OpenAI dropped a bombshell last week by unveiling Codex, a new coding system meant to tackle intricate programming tasks using plain language commands. Codex marks a significant leap for OpenAI into the realm of agentic coding tools, a category that is just starting to gain traction in the tech world.

Most AI coding assistants, from GitHub’s Copilot to modern tools like Cursor and Windsurf, typically function as highly intelligent autocomplete tools within integrated development environments. Users usually interact directly with the AI-generated code, making the idea of assigning a task and returning when it’s done quite far-fetched. But the latest agentic coding tools, spearheaded by products like Devin, SWE-Agent, OpenHands, and the aforementioned Codex, are engineered to operate without users ever laying eyes on the code. The objective here is to mimic being a team manager in software engineering, delegating tasks through platforms like Asana or Slack and only checking in once a solution is achieved.

For proponents of advanced AI, these agentic systems represent a logical progression in the automation of software work. Kilian Lieret, a researcher from Princeton and a member of the SWE-Agent team, explains, “In the early days, folks were writing code by hitting every single key. GitHub Copilot came along as the first tool to offer real autocomplete, sort of like a stage two. You’re still in the loop, but sometimes you can skip a step.” The ultimate goal for agentic systems is to transcend developer environments entirely, presenting coding agents with a problem and leaving them to resolve it autonomously.

Nevertheless, the road to fully autonomous coding has been bumpy. When Devin became widely available towards the end of 2024, it faced harsh criticism from YouTube influencers and a more measured evaluation from an early client at Answer.AI. This reception is familiar to vibe-coding veterans, who find themselves spending as much effort overseeing the models as they would manually completing the tasks. Despite Devin’s initial struggles, investors have taken notice of its potential, with Cognition AI, Devin’s parent company, reportedly securing hundreds of millions of dollars in funding at a valuation of $4 billion.

Supporters of the technology warn against unsupervised vibe-coding, viewing these new coding agents as powerful components within a human-supervised development process. Robert Brennan, the CEO of All Hands AI, the entity behind OpenHands, emphasizes the importance of human intervention during code review. “For now, and I’d say, for the foreseeable future, a human must step in during code review to scrutinize the agent-written code,” Brennan explains. “I’ve seen several individuals dig themselves into a hole by green-lighting every piece of code the agent generates. Things spiral out of control rather quickly.”
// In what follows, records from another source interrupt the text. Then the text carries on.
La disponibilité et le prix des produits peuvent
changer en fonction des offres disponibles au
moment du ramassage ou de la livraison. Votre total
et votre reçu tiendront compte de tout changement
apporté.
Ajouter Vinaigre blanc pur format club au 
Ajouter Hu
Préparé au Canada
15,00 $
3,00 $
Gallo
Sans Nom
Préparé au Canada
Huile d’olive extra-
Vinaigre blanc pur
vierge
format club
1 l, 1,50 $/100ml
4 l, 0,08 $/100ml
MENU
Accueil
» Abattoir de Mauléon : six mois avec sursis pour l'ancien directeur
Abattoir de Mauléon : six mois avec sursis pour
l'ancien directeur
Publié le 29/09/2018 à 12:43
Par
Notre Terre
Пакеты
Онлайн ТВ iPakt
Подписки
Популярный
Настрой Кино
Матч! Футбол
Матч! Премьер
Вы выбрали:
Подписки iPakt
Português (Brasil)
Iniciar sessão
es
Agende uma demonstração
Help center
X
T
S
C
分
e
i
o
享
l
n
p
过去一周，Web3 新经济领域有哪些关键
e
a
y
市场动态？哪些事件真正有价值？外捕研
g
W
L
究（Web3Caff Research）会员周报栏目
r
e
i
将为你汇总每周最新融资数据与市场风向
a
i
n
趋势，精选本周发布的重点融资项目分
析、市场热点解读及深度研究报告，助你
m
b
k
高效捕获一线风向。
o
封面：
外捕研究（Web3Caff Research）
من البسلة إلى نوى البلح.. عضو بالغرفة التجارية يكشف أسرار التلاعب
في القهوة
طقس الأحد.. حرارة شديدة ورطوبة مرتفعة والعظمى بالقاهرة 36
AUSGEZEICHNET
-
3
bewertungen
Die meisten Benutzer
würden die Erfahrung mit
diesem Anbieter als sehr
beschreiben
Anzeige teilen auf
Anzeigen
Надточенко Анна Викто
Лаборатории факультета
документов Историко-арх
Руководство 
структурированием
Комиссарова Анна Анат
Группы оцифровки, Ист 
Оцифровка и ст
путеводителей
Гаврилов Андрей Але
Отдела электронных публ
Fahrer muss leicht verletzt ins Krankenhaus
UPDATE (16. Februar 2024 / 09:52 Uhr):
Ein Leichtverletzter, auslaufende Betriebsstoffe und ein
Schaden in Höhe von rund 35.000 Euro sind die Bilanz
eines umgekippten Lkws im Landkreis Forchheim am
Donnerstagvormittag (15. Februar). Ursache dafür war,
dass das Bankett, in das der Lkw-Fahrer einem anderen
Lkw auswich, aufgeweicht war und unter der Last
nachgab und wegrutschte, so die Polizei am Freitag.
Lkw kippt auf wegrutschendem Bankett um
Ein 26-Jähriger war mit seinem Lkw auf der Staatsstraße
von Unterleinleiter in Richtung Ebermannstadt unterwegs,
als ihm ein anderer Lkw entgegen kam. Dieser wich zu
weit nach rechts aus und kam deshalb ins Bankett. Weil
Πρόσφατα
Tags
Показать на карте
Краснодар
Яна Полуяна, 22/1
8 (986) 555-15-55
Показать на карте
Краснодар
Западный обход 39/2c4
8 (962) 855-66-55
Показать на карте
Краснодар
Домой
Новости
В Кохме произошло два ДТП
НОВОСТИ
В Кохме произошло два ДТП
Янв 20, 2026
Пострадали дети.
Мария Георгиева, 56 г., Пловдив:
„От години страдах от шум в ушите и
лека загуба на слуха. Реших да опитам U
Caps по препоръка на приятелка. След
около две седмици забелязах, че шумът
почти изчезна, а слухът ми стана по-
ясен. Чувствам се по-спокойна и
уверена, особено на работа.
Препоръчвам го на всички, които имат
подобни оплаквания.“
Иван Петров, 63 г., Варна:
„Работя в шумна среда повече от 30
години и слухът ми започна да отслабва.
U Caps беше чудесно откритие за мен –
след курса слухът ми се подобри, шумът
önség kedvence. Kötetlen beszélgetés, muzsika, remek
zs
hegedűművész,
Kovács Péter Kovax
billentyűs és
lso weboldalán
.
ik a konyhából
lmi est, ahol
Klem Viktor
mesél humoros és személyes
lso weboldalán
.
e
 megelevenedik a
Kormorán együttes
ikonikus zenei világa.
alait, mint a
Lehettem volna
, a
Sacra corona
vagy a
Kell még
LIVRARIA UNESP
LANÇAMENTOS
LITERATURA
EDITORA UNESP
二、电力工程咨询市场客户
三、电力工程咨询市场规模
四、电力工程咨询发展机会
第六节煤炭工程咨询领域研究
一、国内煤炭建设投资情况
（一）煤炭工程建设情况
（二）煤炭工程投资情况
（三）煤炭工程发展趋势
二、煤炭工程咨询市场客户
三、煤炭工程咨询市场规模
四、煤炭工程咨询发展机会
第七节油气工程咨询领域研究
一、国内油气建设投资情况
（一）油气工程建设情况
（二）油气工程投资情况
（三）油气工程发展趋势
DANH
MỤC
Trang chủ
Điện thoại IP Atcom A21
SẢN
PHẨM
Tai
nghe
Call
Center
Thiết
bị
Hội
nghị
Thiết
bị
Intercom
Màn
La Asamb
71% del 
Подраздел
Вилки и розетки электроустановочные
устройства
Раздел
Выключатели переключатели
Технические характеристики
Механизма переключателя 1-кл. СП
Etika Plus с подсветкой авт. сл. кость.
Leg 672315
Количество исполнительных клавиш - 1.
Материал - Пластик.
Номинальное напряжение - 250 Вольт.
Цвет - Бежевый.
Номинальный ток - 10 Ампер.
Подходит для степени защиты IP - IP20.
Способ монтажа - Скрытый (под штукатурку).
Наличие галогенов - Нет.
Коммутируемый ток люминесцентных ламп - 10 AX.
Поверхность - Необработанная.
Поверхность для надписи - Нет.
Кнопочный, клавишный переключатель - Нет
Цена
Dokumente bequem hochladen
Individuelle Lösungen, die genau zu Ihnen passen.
Hallucinations pose a persistent challenge as well. Brennan recounts an incident where an OpenHands agent, when asked about a post-training API release, fabricated details of a non-existent API that aligned with the description. All Hands AI is actively developing mechanisms to catch these hallucinations before they cause harm, but the solution isn’t straightforward. The true litmus test for agentic programming progress lies in the SWE-Bench leaderboards, where developers can benchmark their models against unresolved issues from open GitHub repositories. At present, OpenHands leads the verified leaderboard, resolving 65.8% of the problem set. OpenAI claims that Codex’s underlying model, codex-1, performs even better, boasting a 72.1% score in its announcement, albeit with a few caveats and no independent verification.

The tech industry is grappling with concerns that high benchmark scores may not equate to truly hands-off agentic coding. If agentic coders can only solve three out of every four problems, they will demand significant oversight from human developers, especially when tackling complex systems with multiple stages. The hope is that advancements in foundational models will unfold steadily, enabling agentic coding systems to evolve into reliable developer tools. However, mitigating hallucinations and other reliability issues will be pivotal in achieving this goal. Brennan muses, “There seems to be a sound barrier effect. How much trust can you shift to the agents, so they can alleviate your workload at the end of the day?”